Using the records that appear below, write out exactly the lines from the one with "Administrative Order 2:05" through the one with "CIMU | OI | OI |", keeping both end lines.

[Data items]
※
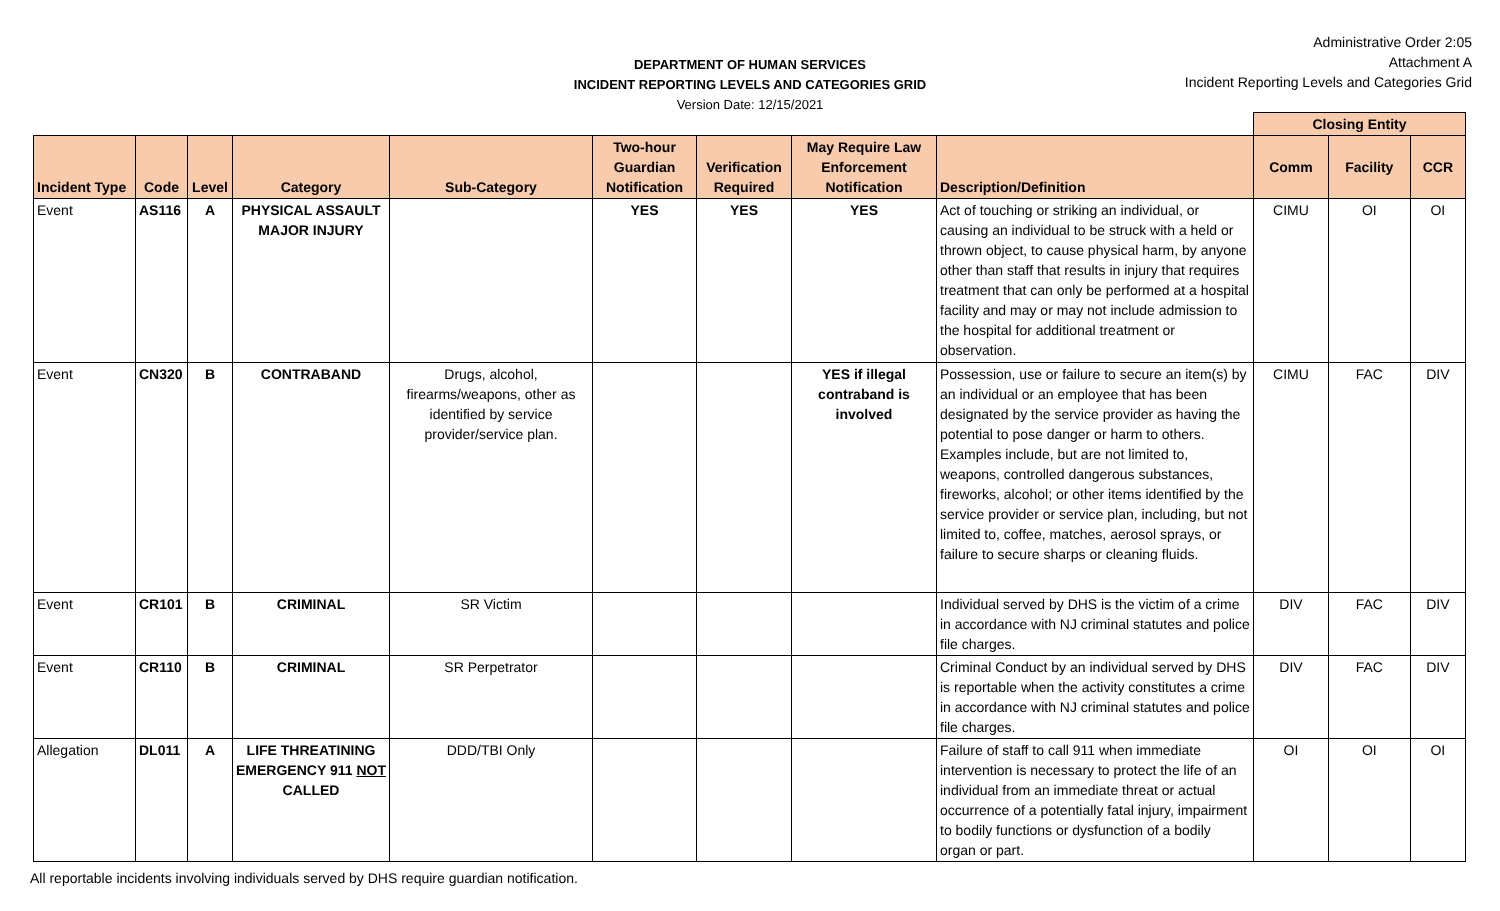DEPARTMENT OF HUMAN SERVICES
INCIDENT REPORTING LEVELS AND CATEGORIES GRID
Version Date: 12/15/2021
Administrative Order 2:05
Attachment A
Incident Reporting Levels and Categories Grid
| | | | | | | | | | Closing Entity | | |
| --- | --- | --- | --- | --- | --- | --- | --- | --- | --- | --- | --- |
| Incident Type | Code | Level | Category | Sub-Category | Two-hour Guardian Notification | Verification Required | May Require Law Enforcement Notification | Description/Definition | Comm | Facility | CCR |
| Event | AS116 | A | PHYSICAL ASSAULT MAJOR INJURY | | YES | YES | YES | Act of touching or striking an individual, or causing an individual to be struck with a held or thrown object, to cause physical harm, by anyone other than staff that results in injury that requires treatment that can only be performed at a hospital facility and may or may not include admission to the hospital for additional treatment or observation. | CIMU | OI | OI |
| Event | CN320 | B | CONTRABAND | Drugs, alcohol, firearms/weapons, other as identified by service provider/service plan. | | | YES if illegal contraband is involved | Possession, use or failure to secure an item(s) by an individual or an employee that has been designated by the service provider as having the potential to pose danger or harm to others. Examples include, but are not limited to, weapons, controlled dangerous substances, fireworks, alcohol; or other items identified by the service provider or service plan, including, but not limited to, coffee, matches, aerosol sprays, or failure to secure sharps or cleaning fluids. | CIMU | FAC | DIV |
| Event | CR101 | B | CRIMINAL | SR Victim | | | | Individual served by DHS is the victim of a crime in accordance with NJ criminal statutes and police file charges. | DIV | FAC | DIV |
| Event | CR110 | B | CRIMINAL | SR Perpetrator | | | | Criminal Conduct by an individual served by DHS is reportable when the activity constitutes a crime in accordance with NJ criminal statutes and police file charges. | DIV | FAC | DIV |
| Allegation | DL011 | A | LIFE THREATINING EMERGENCY 911 NOT CALLED | DDD/TBI Only | | | | Failure of staff to call 911 when immediate intervention is necessary to protect the life of an individual from an immediate threat or actual occurrence of a potentially fatal injury, impairment to bodily functions or dysfunction of a bodily organ or part. | OI | OI | OI |
All reportable incidents involving individuals served by DHS require guardian notification.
※
● Solution
Administrative Order 2:05
Attachment A
Incident Reporting Levels and Categories Grid
| | | | | | | | | | Closing Entity | | |
| --- | --- | --- | --- | --- | --- | --- | --- | --- | --- | --- | --- |
| Incident Type | Code | Level | Category | Sub-Category | Two-hour Guardian Notification | Verification Required | May Require Law Enforcement Notification | Description/Definition | Comm | Facility | CCR |
| Event | AS116 | A | PHYSICAL ASSAULT MAJOR INJURY | | YES | YES | YES | Act of touching or striking an individual, or causing an individual to be struck with a held or thrown object, to cause physical harm, by anyone other than staff that results in injury that requires treatment that can only be performed at a hospital facility and may or may not include admission to the hospital for additional treatment or observation. | CIMU | OI | OI |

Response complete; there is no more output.